Iklan - Geser ke atas untuk melanjutkan.

Puluhan Duktang Dipulangkan

Bali Tribune/ SIDAK - Satpol PP Kota Denpasar mendatangi kos-kosan, serta memulangkan duktang tanpa identitas, Selasa (11/6) malam.
balitribune.co.id | Denpasar -  Puluhan penduduk pendatang (duktang) di Kelurahan Sesetan dan Sumerta Kota Denpasar dipulang ke daerah asal karena tidak memiliki identitas. Pemulangan dilakukan Dinas Sosial Provinsi Bali dan Satuan Polisi Pamong Praja (Satpol PP) Kota Denpasar.
 
Penduduk pendatang yang dipulangkan itu terjaring dalam sidak yang dilakukan Satpol PP Kota Denpasar bersama aparat kelurahan dan desa, Selasa (11/6) malam.
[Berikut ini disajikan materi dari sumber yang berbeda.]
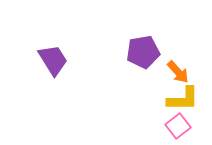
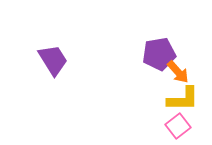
purple pentagon: moved 16 px right, 2 px down
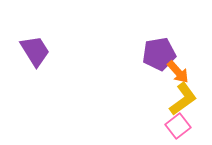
purple trapezoid: moved 18 px left, 9 px up
yellow L-shape: rotated 36 degrees counterclockwise
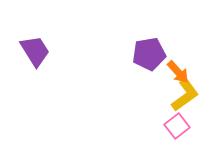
purple pentagon: moved 10 px left
yellow L-shape: moved 2 px right, 4 px up
pink square: moved 1 px left
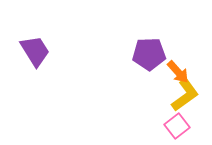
purple pentagon: rotated 8 degrees clockwise
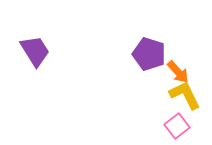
purple pentagon: rotated 20 degrees clockwise
yellow L-shape: rotated 80 degrees counterclockwise
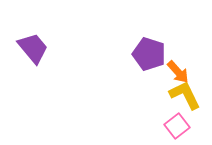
purple trapezoid: moved 2 px left, 3 px up; rotated 8 degrees counterclockwise
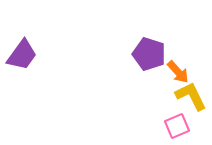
purple trapezoid: moved 11 px left, 7 px down; rotated 76 degrees clockwise
yellow L-shape: moved 6 px right, 1 px down
pink square: rotated 15 degrees clockwise
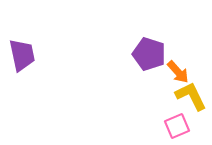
purple trapezoid: rotated 48 degrees counterclockwise
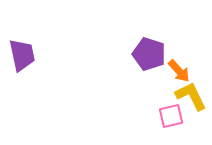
orange arrow: moved 1 px right, 1 px up
pink square: moved 6 px left, 10 px up; rotated 10 degrees clockwise
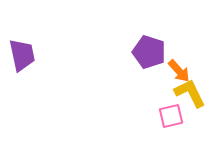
purple pentagon: moved 2 px up
yellow L-shape: moved 1 px left, 3 px up
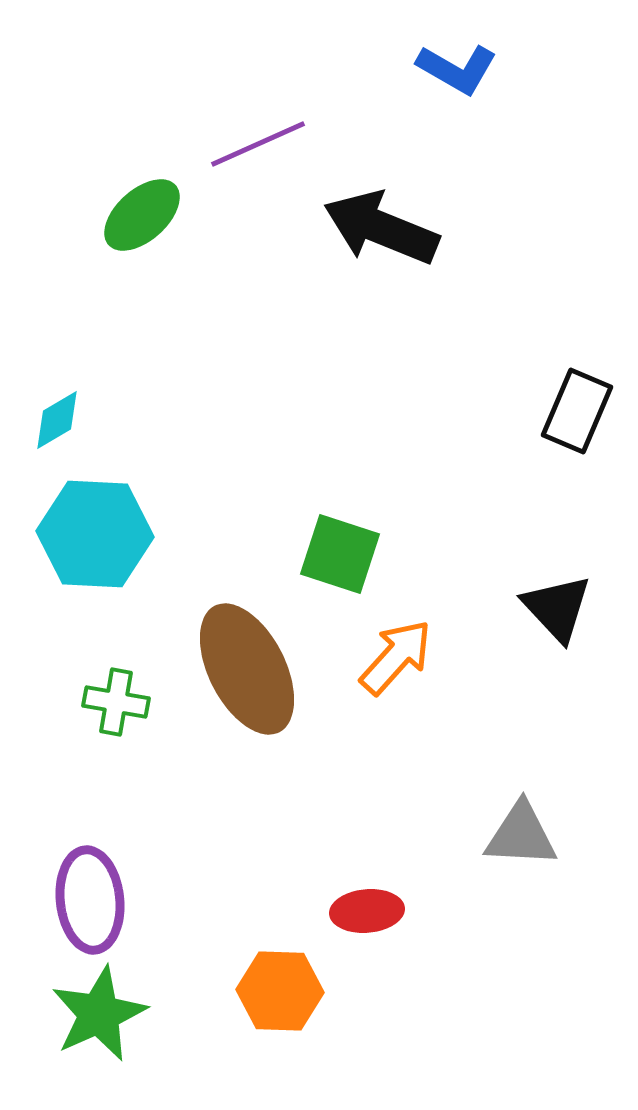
Sidak yang menyasar daerah Kelurahan Sesetan dan Kelurahan Sumerta ini berhasil menjaring 63 duktang tanpa kartu identitas dan pekerjaan. 
 
Kasatpol PP Kota Denpasar, Dewa Anom Sayoga mengatakan Kota Denpasar merupakan wilayah yang menjadi pilihan bagi penduduk pendatang untuk liburan, mengais rejeki maupun mengenyam pendidikan.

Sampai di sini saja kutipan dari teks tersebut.